Telephone consultations are now widely used in health care delivery and pose a different set of problems. Telephone calls are widely used by both physicians and patients in the health care setting; unfortunately, this practice can lead to a breach of patient confidentiality. Health care workers rarely if ever ask a caller to prove his or her identity before releasing information. Curious friends, attorneys, or other interested parties may potentially lie about their identities (known as social engineering ) to gain access to confidential information. Even staff who claim that they can recognize a patient’s voice can be fooled. Because of the limited bandwidth of the telephone network, it may be possible for another person to impersonate the patient. To alleviate this problem, Sokol and colleagues have recommended the use of an authentication system that requires the caller to provide a password, making it easy for a patient or authorized representative to be identified.
Social networking sites have fundamentally changed the way many people keep in touch with friends and colleagues. Social media sites such as Facebook and LinkedIn allow their subscribers share news and pictures with friends and acquaintances.
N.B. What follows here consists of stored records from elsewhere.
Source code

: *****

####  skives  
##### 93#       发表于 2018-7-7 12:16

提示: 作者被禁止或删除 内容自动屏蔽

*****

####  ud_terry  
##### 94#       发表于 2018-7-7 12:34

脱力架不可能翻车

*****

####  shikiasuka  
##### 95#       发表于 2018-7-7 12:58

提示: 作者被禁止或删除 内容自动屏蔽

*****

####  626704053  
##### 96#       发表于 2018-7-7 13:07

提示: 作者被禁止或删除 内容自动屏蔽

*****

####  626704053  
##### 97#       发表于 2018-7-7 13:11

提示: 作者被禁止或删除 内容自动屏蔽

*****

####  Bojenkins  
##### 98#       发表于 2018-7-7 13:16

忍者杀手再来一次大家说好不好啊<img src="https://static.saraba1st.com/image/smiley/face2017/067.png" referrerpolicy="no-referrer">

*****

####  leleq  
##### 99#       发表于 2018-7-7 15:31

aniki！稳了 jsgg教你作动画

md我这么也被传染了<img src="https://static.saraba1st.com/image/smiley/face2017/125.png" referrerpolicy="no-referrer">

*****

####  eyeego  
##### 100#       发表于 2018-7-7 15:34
Each service offers a different “feel” and encourages the formation of specific types of communities. In general, LinkedIn is used primarily to maintain professional contacts and is used by recruiters to find candidates for positions in a variety of industries, including medicine. As of this writing, Facebook was the largest service, drawing users with both professional and social interests. Most subscribers use these services as a kind of continuously updated “Family and Friends” newsletter. Others use it to keep in touch with professional colleagues.
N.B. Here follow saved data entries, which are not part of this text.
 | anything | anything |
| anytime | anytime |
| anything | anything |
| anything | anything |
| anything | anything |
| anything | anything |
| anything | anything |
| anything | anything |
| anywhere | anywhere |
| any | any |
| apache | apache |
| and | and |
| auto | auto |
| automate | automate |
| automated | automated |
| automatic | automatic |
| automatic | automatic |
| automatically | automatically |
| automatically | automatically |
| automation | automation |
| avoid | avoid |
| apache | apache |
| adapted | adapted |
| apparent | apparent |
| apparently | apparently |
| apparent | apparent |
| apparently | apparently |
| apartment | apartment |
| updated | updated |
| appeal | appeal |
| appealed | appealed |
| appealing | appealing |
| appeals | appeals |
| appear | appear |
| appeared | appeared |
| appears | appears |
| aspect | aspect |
Although commercial social networking sites should not be used to discuss specific patients, medical groups have begun to develop their own dedicated sites that allow patients and physicians to interact with each other using instant messaging or community web pages. Social networking sites have become an important method of communication among medical students and residents. In one study, half of medical trainees who responded to a survey participated in at least one social networking site, and only one third made their personally identifiable information private. Use of these sites decreased somewhat as trainees approached graduation.
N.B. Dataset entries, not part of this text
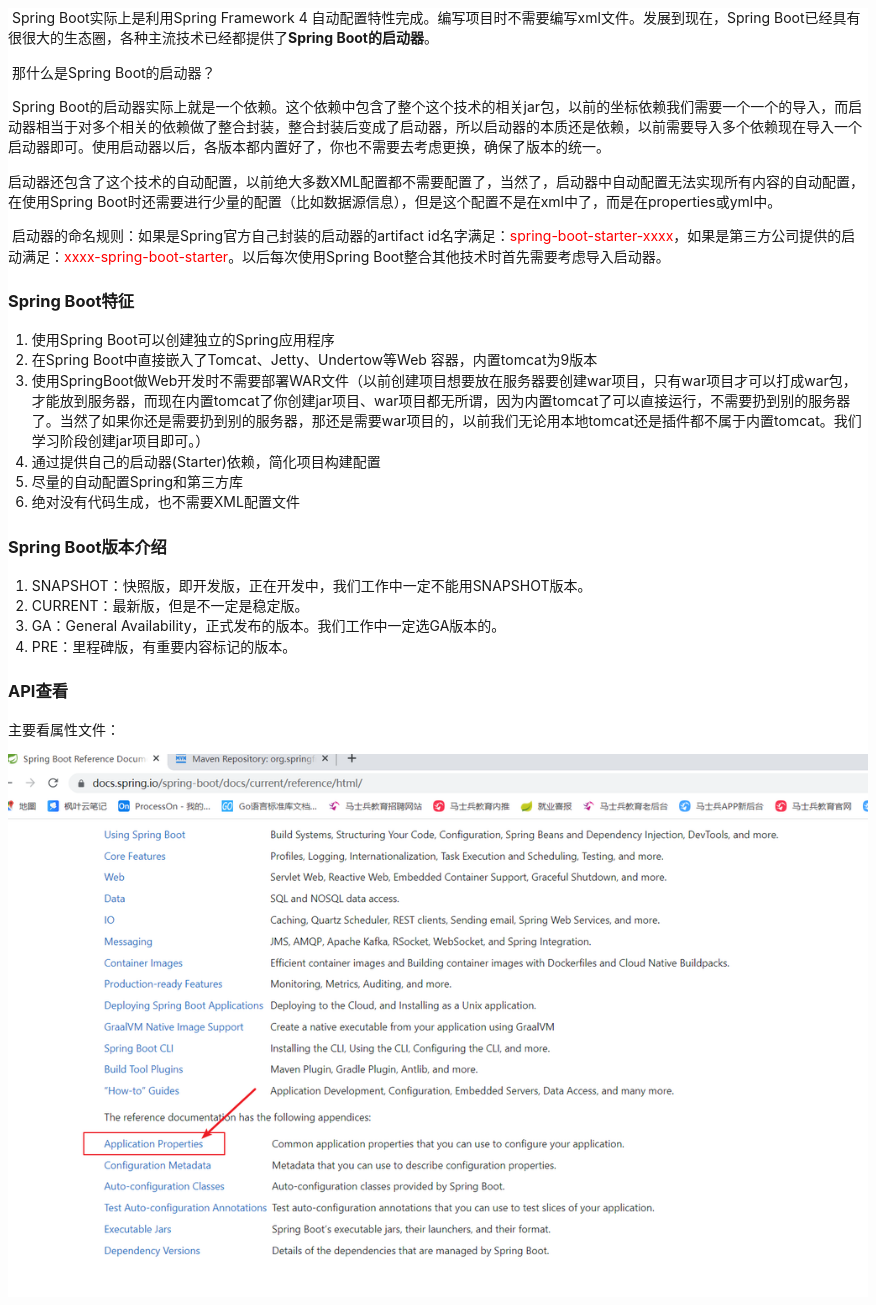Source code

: ​		Spring Boot实际上是利用Spring Framework 4 自动配置特性完成。编写项目时不需要编写xml文件。发展到现在，Spring Boot已经具有很很大的生态圈，各种主流技术已经都提供了**Spring Boot的启动器**。

​		那什么是Spring Boot的启动器？

​		Spring Boot的启动器实际上就是一个依赖。这个依赖中包含了整个这个技术的相关jar包，以前的坐标依赖我们需要一个一个的导入，而启动器相当于对多个相关的依赖做了整合封装，整合封装后变成了启动器，所以启动器的本质还是依赖，以前需要导入多个依赖现在导入一个启动器即可。使用启动器以后，各版本都内置好了，你也不需要去考虑更换，确保了版本的统一。

​		启动器还包含了这个技术的自动配置，以前绝大多数XML配置都不需要配置了，当然了，启动器中自动配置无法实现所有内容的自动配置，在使用Spring Boot时还需要进行少量的配置（比如数据源信息），但是这个配置不是在xml中了，而是在properties或yml中。

​		启动器的命名规则：如果是Spring官方自己封装的启动器的artifact id名字满足：<span style="color:red">spring-boot-starter-xxxx</span>，如果是第三方公司提供的启动满足：<span style="color:red">xxxx-spring-boot-starter</span>。以后每次使用Spring Boot整合其他技术时首先需要考虑导入启动器。

### Spring Boot特征

1. 使用Spring Boot可以创建独立的Spring应用程序
2. 在Spring Boot中直接嵌入了Tomcat、Jetty、Undertow等Web  容器，内置tomcat为9版本
3. 使用SpringBoot做Web开发时不需要部署WAR文件（以前创建项目想要放在服务器要创建war项目，只有war项目才可以打成war包，才能放到服务器，而现在内置tomcat了你创建jar项目、war项目都无所谓，因为内置tomcat了可以直接运行，不需要扔到别的服务器了。当然了如果你还是需要扔到别的服务器，那还是需要war项目的，以前我们无论用本地tomcat还是插件都不属于内置tomcat。我们学习阶段创建jar项目即可。）
4. 通过提供自己的启动器(Starter)依赖，简化项目构建配置
5. 尽量的自动配置Spring和第三方库
6. 绝对没有代码生成，也不需要XML配置文件

### Spring Boot版本介绍

1. SNAPSHOT：快照版，即开发版，正在开发中，我们工作中一定不能用SNAPSHOT版本。
2. CURRENT：最新版，但是不一定是稳定版。
3. GA：General Availability，正式发布的版本。我们工作中一定选GA版本的。
4. PRE：里程碑版，有重要内容标记的版本。

### API查看

主要看属性文件：

![](01-SpringBoot.assets/SpringBoot03.png)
Patient care issues and any confidential information should not be discussed because of the obvious lack of privacy. Many social networking sites do not provide a way to close an account, meaning a user cannot remove his or her profile once it has been created, although it is, of course, possible to remove nearly all of the information associated with that profile. Information that has been posted may therefore be available online long after its owner had wanted it to be removed. Moreover, the business model of Facebook consists of selling information about its users to advertisers and other organizations. As a result, information that a user might have assumed to be private may be widely available to others. It is important to repeatedly check the privacy policies of social networking sites and the privacy settings of each individual account to make sure that confidential information is not being shared.